Het gedicht heeft wel een kop en een staart. De eerste strofe introduceert het thema en de laatste is een vrij letterlijke fade-out.
Tandpastalicht kan het licht zijn dat ’s avonds laat uit badkamerraampjes schijnt. De ‘wereldvreemde logica van januari’ heeft misschien met de god Janus te maken, die zich net als schakers bezighoudt met begin en eind. ‘stropdasachtige schaduwen’ kan slaan op de gewoonte om op begrafenissen een stropdas te dragen.
Leten we het er voorlopig op houden dat het een bizarre compositie rond het thema ‘dood’ is, met een woordkeuze die zich misschien later nog laat verklaren.
Vandaag was een dag vol paniek
Volgens het logboek achterin de bundel is dit een hertaling van een songtekst van Bonnie ‘Prince’ Billy, ‘Another Day Full of Dread’. Waarom heeft Benders deze tekst hier opgenomen en waar wijkt zijn hertaling af van de bron?

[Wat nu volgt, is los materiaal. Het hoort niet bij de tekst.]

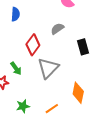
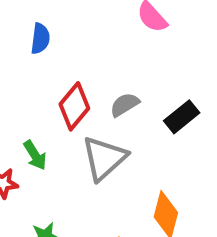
gray semicircle: (57, 29) -> (125, 105), moved
black rectangle: (83, 47) -> (182, 117), turned 63

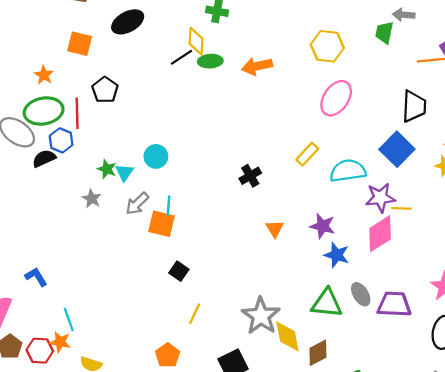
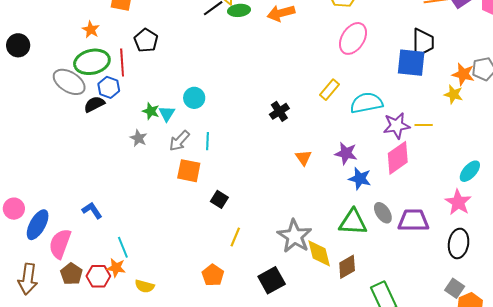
blue square: (397, 149) -> (411, 63), moved, turned -36
yellow line: (401, 208) -> (424, 125), moved
orange square: (162, 224) -> (189, 171), moved

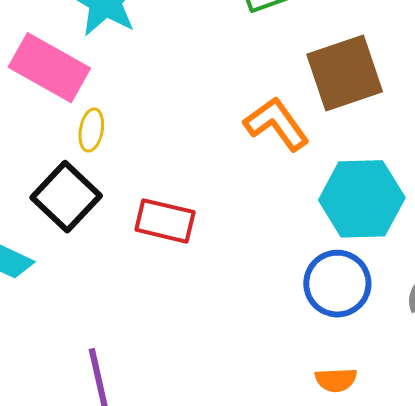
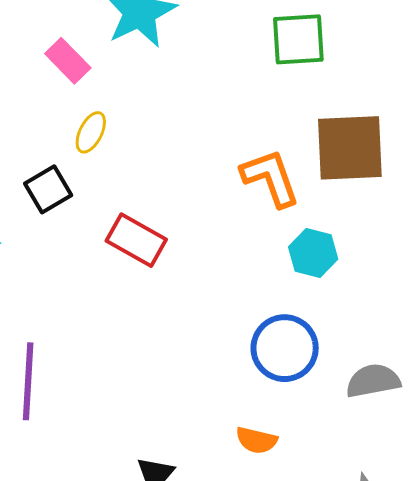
pink rectangle: (49, 68) -> (68, 61), size x0.6
black square: (66, 197) -> (48, 189), size x0.7
cyan hexagon: (362, 199) -> (313, 253), moved, size x0.6

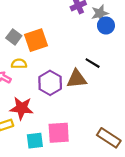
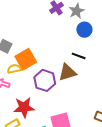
blue circle: (106, 25) -> (84, 30), moved
orange square: (36, 40) -> (26, 59), moved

Benders heeft allereerst het word ‘dread’ uit de titel overgezet door ‘paniek’. Als vertaling ligt dat niet voor de hand in zijn hertaling draait hij dus aan de volumeknop (voor de duidelijkheid?). De vrije vertaling van het refrein (En ik zeg koekjeswals, het is een val / Bieslook dit is het ook / Pieterbaan, naar Delft gaan / zie alles hier vergaan) lijkt niet meer dan een vrije associatie te zijn, waarbij ‘koekjeswals’ op het walsritme van het origineel slaat en ‘bieslook’ een klankassociatie is.
Deze bewerkte liedtekst past thematisch bij het beeld van dichter die met enige wrevel of in elk geval wrijving zijn leven en de wereld beziet. Daar past ook de cryptische zijnoot bij: En een beetje schrijver telt zijn lezers niet maar streept ze af.